» Your objective
Narrow the data below down to the lines containing "Adhesive".
======== Data
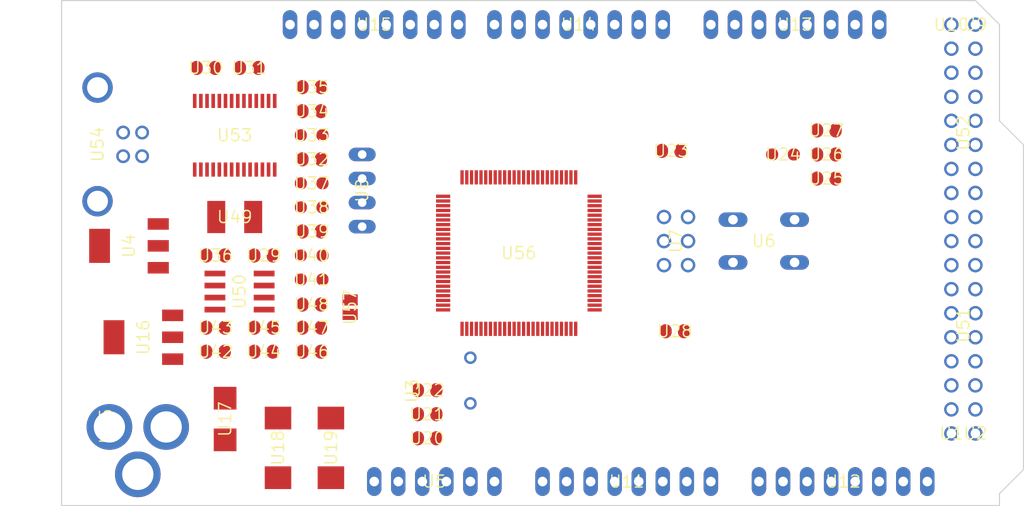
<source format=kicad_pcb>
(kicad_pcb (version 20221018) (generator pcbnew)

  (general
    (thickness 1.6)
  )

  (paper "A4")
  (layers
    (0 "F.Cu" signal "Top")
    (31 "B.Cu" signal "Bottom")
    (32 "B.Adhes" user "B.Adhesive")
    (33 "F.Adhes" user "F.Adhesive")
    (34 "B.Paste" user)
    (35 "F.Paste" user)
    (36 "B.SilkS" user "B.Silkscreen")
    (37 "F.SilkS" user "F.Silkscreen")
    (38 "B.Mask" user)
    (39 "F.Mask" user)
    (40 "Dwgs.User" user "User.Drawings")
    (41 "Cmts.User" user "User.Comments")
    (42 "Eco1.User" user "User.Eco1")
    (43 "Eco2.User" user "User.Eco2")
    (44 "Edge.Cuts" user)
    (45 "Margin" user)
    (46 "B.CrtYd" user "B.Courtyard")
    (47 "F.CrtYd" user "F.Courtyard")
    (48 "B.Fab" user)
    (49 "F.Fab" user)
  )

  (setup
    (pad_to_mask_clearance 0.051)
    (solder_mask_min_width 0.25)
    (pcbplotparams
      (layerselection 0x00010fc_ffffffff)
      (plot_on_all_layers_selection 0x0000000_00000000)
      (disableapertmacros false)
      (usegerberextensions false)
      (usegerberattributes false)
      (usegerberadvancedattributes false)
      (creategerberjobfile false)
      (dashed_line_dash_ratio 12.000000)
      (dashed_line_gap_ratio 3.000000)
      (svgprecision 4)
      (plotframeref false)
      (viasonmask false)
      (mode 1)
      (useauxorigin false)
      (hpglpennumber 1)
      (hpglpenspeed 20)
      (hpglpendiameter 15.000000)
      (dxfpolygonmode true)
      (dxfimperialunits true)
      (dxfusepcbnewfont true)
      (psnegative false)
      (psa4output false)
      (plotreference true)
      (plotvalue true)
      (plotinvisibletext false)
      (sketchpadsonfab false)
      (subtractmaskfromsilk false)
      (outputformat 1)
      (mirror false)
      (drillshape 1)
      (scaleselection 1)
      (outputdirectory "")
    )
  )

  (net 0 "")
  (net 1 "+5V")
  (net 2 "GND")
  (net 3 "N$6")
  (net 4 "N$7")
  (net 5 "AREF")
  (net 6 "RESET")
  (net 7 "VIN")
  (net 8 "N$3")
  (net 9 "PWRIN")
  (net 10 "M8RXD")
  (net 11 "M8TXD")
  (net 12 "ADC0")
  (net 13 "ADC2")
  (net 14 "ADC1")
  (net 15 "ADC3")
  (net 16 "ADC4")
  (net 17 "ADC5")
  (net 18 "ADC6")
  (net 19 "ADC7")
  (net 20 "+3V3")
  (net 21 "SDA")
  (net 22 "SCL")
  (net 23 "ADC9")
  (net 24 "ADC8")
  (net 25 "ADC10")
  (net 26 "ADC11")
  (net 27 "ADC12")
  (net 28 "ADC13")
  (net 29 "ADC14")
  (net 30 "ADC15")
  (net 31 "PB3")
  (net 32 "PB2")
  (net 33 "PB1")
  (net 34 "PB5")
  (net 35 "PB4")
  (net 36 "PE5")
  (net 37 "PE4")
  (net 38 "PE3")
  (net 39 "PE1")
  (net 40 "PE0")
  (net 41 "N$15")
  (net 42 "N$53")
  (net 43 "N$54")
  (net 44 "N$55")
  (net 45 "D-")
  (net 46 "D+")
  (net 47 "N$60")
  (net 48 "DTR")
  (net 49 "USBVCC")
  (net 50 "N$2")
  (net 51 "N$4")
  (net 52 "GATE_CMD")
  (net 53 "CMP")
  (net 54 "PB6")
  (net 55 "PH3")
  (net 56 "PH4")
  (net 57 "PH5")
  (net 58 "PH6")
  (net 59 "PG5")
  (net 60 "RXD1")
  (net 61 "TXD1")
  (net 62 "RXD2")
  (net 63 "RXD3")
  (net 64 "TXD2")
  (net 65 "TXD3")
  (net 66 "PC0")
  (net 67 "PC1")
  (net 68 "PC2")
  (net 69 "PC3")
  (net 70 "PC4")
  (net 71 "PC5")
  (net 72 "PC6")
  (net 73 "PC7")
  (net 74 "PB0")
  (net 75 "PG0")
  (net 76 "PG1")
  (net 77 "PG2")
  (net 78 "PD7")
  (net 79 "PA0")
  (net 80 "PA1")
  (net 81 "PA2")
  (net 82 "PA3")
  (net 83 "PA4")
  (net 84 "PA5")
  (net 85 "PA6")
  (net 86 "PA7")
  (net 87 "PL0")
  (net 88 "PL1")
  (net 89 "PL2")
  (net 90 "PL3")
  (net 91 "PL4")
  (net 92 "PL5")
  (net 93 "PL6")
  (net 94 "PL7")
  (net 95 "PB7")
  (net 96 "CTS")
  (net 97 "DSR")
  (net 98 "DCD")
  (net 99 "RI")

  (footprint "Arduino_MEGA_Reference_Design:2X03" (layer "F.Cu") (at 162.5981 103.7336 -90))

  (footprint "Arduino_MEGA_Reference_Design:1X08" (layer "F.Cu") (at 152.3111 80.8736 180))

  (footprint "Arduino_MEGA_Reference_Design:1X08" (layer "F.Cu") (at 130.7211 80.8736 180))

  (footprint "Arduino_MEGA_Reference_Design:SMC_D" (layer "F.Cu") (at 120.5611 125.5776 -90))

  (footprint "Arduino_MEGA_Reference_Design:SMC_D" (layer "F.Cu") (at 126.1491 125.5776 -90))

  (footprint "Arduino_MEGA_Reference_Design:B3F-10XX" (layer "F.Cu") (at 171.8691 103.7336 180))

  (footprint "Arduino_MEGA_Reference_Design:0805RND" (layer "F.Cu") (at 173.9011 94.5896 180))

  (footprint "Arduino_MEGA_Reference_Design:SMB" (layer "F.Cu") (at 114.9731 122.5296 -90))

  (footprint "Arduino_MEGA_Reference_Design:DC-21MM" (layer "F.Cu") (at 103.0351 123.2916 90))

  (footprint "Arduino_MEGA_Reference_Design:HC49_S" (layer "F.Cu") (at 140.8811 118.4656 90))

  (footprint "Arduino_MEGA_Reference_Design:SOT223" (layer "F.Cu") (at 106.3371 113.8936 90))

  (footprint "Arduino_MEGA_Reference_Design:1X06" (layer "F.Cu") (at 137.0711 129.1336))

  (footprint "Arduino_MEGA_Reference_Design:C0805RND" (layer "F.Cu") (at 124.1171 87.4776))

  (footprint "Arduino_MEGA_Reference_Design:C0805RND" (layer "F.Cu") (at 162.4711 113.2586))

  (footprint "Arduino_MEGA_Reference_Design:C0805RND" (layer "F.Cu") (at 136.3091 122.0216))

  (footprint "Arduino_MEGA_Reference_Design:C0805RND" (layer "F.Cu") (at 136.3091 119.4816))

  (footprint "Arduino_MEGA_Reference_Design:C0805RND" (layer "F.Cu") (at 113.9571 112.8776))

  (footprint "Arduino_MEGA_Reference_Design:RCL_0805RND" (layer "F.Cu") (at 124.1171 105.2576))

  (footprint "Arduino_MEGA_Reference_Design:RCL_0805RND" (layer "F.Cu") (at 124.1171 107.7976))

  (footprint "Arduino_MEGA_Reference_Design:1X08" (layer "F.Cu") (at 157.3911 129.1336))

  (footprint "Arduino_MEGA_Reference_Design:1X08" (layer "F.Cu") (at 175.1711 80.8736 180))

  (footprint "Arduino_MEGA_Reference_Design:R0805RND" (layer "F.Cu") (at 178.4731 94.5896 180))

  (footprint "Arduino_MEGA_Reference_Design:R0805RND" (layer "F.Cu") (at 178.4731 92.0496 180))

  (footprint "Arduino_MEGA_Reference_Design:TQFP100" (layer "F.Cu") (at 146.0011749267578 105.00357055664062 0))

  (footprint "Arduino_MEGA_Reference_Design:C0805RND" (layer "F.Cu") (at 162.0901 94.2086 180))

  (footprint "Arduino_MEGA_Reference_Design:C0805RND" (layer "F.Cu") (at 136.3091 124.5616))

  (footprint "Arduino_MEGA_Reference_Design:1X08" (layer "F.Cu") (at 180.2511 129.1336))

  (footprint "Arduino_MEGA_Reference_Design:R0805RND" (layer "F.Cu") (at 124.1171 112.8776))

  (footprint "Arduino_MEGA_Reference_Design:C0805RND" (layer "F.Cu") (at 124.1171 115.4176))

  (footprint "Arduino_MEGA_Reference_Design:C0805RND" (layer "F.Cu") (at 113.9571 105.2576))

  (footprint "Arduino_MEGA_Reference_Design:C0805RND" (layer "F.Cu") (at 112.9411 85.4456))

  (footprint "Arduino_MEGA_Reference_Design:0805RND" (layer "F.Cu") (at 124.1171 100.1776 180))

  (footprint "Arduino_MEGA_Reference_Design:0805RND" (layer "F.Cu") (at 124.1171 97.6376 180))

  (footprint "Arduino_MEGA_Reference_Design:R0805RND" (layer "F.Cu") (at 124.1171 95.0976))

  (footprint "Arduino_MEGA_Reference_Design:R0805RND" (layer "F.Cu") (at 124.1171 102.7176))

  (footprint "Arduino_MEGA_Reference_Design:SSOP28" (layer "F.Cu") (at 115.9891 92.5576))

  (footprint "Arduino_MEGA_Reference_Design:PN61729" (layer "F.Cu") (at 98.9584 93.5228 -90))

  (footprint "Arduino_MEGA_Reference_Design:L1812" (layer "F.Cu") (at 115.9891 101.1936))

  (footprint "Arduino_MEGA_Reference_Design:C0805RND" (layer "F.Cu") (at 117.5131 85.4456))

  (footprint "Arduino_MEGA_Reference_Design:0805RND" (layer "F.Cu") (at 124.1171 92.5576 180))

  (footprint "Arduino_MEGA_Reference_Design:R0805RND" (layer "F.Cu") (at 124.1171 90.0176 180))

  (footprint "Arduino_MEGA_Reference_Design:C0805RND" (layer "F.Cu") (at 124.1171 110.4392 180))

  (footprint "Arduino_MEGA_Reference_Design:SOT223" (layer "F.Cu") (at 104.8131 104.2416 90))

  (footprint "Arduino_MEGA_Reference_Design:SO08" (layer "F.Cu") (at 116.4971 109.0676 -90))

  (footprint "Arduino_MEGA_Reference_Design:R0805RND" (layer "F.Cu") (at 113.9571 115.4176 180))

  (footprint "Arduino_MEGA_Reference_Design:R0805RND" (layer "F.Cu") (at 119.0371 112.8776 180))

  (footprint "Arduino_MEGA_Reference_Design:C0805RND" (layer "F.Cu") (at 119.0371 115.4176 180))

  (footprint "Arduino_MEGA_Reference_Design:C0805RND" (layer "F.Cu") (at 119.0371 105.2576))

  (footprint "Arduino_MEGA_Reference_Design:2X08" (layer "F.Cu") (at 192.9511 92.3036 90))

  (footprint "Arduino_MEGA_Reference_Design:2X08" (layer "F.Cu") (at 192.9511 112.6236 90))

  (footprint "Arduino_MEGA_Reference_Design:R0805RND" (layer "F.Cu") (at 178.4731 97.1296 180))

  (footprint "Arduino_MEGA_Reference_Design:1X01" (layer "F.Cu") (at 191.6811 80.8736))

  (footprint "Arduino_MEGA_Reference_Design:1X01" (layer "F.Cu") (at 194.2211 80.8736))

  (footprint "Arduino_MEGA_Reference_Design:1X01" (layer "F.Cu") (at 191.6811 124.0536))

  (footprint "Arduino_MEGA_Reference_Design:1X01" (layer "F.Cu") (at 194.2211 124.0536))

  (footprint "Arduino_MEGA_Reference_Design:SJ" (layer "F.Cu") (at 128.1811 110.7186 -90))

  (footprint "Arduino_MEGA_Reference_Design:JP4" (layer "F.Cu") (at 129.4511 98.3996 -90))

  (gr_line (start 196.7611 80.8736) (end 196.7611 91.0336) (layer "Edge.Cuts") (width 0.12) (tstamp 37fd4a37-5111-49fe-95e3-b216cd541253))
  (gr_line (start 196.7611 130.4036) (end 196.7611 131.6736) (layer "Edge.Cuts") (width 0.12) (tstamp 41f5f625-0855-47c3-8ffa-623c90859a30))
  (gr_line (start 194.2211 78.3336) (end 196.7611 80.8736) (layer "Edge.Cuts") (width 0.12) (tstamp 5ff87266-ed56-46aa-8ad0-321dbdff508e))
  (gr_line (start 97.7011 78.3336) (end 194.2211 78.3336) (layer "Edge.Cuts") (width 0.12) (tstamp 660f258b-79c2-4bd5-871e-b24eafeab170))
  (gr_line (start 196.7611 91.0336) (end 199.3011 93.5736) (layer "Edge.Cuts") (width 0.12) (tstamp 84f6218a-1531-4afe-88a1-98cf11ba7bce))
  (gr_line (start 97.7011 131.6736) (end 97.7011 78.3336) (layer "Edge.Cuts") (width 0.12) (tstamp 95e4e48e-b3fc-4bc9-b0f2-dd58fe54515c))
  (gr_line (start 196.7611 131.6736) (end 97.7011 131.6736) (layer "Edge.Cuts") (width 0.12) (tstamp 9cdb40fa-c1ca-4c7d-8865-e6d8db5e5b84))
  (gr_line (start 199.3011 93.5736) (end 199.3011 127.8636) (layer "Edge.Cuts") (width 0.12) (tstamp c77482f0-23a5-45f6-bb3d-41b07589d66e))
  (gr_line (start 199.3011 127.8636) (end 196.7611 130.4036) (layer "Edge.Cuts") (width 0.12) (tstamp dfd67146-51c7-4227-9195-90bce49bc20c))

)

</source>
================
» Expected answer
    (32 "B.Adhes" user "B.Adhesive")
    (33 "F.Adhes" user "F.Adhesive")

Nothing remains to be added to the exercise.